▶ **Data**:

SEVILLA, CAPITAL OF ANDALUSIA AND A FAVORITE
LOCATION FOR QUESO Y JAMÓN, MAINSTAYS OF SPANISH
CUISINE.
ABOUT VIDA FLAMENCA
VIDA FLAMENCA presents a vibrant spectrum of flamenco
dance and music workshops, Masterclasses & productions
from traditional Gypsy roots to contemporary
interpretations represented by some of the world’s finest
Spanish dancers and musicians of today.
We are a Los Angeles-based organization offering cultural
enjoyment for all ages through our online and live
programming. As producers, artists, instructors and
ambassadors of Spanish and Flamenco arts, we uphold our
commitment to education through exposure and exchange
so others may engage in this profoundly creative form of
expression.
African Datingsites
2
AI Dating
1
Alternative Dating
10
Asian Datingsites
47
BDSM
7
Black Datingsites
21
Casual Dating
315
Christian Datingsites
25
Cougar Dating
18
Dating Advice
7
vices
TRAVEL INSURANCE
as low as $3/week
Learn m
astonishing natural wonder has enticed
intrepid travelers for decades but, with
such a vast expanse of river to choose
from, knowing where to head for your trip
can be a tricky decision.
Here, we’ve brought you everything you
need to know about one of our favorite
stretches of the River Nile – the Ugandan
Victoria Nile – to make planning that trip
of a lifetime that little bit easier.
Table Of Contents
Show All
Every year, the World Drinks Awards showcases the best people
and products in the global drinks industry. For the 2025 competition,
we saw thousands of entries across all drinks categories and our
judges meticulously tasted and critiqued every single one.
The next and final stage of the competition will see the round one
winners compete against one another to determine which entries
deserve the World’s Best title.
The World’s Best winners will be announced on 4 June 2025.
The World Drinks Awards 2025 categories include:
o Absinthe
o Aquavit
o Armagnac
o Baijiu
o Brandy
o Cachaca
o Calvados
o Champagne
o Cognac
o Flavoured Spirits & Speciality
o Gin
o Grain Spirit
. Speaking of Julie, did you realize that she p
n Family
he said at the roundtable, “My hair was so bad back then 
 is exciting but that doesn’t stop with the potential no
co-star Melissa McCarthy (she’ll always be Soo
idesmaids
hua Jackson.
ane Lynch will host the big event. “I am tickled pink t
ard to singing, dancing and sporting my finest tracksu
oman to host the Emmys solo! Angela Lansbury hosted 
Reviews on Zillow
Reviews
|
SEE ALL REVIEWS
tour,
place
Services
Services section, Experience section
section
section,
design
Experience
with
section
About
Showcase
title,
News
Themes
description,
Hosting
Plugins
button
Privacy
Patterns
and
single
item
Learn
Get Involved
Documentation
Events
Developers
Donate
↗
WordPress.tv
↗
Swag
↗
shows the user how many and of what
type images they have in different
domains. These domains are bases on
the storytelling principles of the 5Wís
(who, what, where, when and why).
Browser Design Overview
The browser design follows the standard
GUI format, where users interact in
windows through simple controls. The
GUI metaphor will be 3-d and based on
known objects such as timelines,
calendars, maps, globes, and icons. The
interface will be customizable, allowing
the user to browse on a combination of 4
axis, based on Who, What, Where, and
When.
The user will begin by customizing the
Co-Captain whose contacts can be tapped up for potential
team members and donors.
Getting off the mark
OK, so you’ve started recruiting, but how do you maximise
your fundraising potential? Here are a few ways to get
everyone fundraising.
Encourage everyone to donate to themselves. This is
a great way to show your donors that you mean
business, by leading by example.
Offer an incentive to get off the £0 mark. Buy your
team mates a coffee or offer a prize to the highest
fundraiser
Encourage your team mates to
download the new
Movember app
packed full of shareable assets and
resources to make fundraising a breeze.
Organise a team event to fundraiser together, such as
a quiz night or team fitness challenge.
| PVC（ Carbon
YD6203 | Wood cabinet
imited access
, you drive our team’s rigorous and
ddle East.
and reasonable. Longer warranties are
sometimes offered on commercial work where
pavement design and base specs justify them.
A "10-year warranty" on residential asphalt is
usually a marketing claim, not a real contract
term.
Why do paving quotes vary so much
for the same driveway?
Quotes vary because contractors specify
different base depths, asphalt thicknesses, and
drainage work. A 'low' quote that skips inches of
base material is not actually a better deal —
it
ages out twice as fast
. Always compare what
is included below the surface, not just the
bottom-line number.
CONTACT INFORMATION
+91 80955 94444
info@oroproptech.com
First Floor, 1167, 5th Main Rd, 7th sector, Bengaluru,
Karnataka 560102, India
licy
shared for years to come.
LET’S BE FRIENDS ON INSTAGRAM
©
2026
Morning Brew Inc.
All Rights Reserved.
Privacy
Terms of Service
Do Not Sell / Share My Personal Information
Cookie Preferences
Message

▶ **What this task involves**:
An exact copy of the material above is needed.

▶ **Exercise answer**:
SEVILLA, CAPITAL OF ANDALUSIA AND A FAVORITE
LOCATION FOR QUESO Y JAMÓN, MAINSTAYS OF SPANISH
CUISINE.
ABOUT VIDA FLAMENCA
VIDA FLAMENCA presents a vibrant spectrum of flamenco
dance and music workshops, Masterclasses & productions
from traditional Gypsy roots to contemporary
interpretations represented by some of the world’s finest
Spanish dancers and musicians of today.
We are a Los Angeles-based organization offering cultural
enjoyment for all ages through our online and live
programming. As producers, artists, instructors and
ambassadors of Spanish and Flamenco arts, we uphold our
commitment to education through exposure and exchange
so others may engage in this profoundly creative form of
expression.
African Datingsites
2
AI Dating
1
Alternative Dating
10
Asian Datingsites
47
BDSM
7
Black Datingsites
21
Casual Dating
315
Christian Datingsites
25
Cougar Dating
18
Dating Advice
7
vices
TRAVEL INSURANCE
as low as $3/week
Learn m
astonishing natural wonder has enticed
intrepid travelers for decades but, with
such a vast expanse of river to choose
from, knowing where to head for your trip
can be a tricky decision.
Here, we’ve brought you everything you
need to know about one of our favorite
stretches of the River Nile – the Ugandan
Victoria Nile – to make planning that trip
of a lifetime that little bit easier.
Table Of Contents
Show All
Every year, the World Drinks Awards showcases the best people
and products in the global drinks industry. For the 2025 competition,
we saw thousands of entries across all drinks categories and our
judges meticulously tasted and critiqued every single one.
The next and final stage of the competition will see the round one
winners compete against one another to determine which entries
deserve the World’s Best title.
The World’s Best winners will be announced on 4 June 2025.
The World Drinks Awards 2025 categories include:
o Absinthe
o Aquavit
o Armagnac
o Baijiu
o Brandy
o Cachaca
o Calvados
o Champagne
o Cognac
o Flavoured Spirits & Speciality
o Gin
o Grain Spirit
. Speaking of Julie, did you realize that she p
n Family
he said at the roundtable, “My hair was so bad back then 
 is exciting but that doesn’t stop with the potential no
co-star Melissa McCarthy (she’ll always be Soo
idesmaids
hua Jackson.
ane Lynch will host the big event. “I am tickled pink t
ard to singing, dancing and sporting my finest tracksu
oman to host the Emmys solo! Angela Lansbury hosted 
Reviews on Zillow
Reviews
|
SEE ALL REVIEWS
tour,
place
Services
Services section, Experience section
section
section,
design
Experience
with
section
About
Showcase
title,
News
Themes
description,
Hosting
Plugins
button
Privacy
Patterns
and
single
item
Learn
Get Involved
Documentation
Events
Developers
Donate
↗
WordPress.tv
↗
Swag
↗
shows the user how many and of what
type images they have in different
domains. These domains are bases on
the storytelling principles of the 5Wís
(who, what, where, when and why).
Browser Design Overview
The browser design follows the standard
GUI format, where users interact in
windows through simple controls. The
GUI metaphor will be 3-d and based on
known objects such as timelines,
calendars, maps, globes, and icons. The
interface will be customizable, allowing
the user to browse on a combination of 4
axis, based on Who, What, Where, and
When.
The user will begin by customizing the
Co-Captain whose contacts can be tapped up for potential
team members and donors.
Getting off the mark
OK, so you’ve started recruiting, but how do you maximise
your fundraising potential? Here are a few ways to get
everyone fundraising.
Encourage everyone to donate to themselves. This is
a great way to show your donors that you mean
business, by leading by example.
Offer an incentive to get off the £0 mark. Buy your
team mates a coffee or offer a prize to the highest
fundraiser
Encourage your team mates to
download the new
Movember app
packed full of shareable assets and
resources to make fundraising a breeze.
Organise a team event to fundraiser together, such as
a quiz night or team fitness challenge.
| PVC（ Carbon
YD6203 | Wood cabinet
imited access
, you drive our team’s rigorous and
ddle East.
and reasonable. Longer warranties are
sometimes offered on commercial work where
pavement design and base specs justify them.
A "10-year warranty" on residential asphalt is
usually a marketing claim, not a real contract
term.
Why do paving quotes vary so much
for the same driveway?
Quotes vary because contractors specify
different base depths, asphalt thicknesses, and
drainage work. A 'low' quote that skips inches of
base material is not actually a better deal —
it
ages out twice as fast
. Always compare what
is included below the surface, not just the
bottom-line number.
CONTACT INFORMATION
+91 80955 94444
info@oroproptech.com
First Floor, 1167, 5th Main Rd, 7th sector, Bengaluru,
Karnataka 560102, India
licy
shared for years to come.
LET’S BE FRIENDS ON INSTAGRAM
©
2026
Morning Brew Inc.
All Rights Reserved.
Privacy
Terms of Service
Do Not Sell / Share My Personal Information
Cookie Preferences
Message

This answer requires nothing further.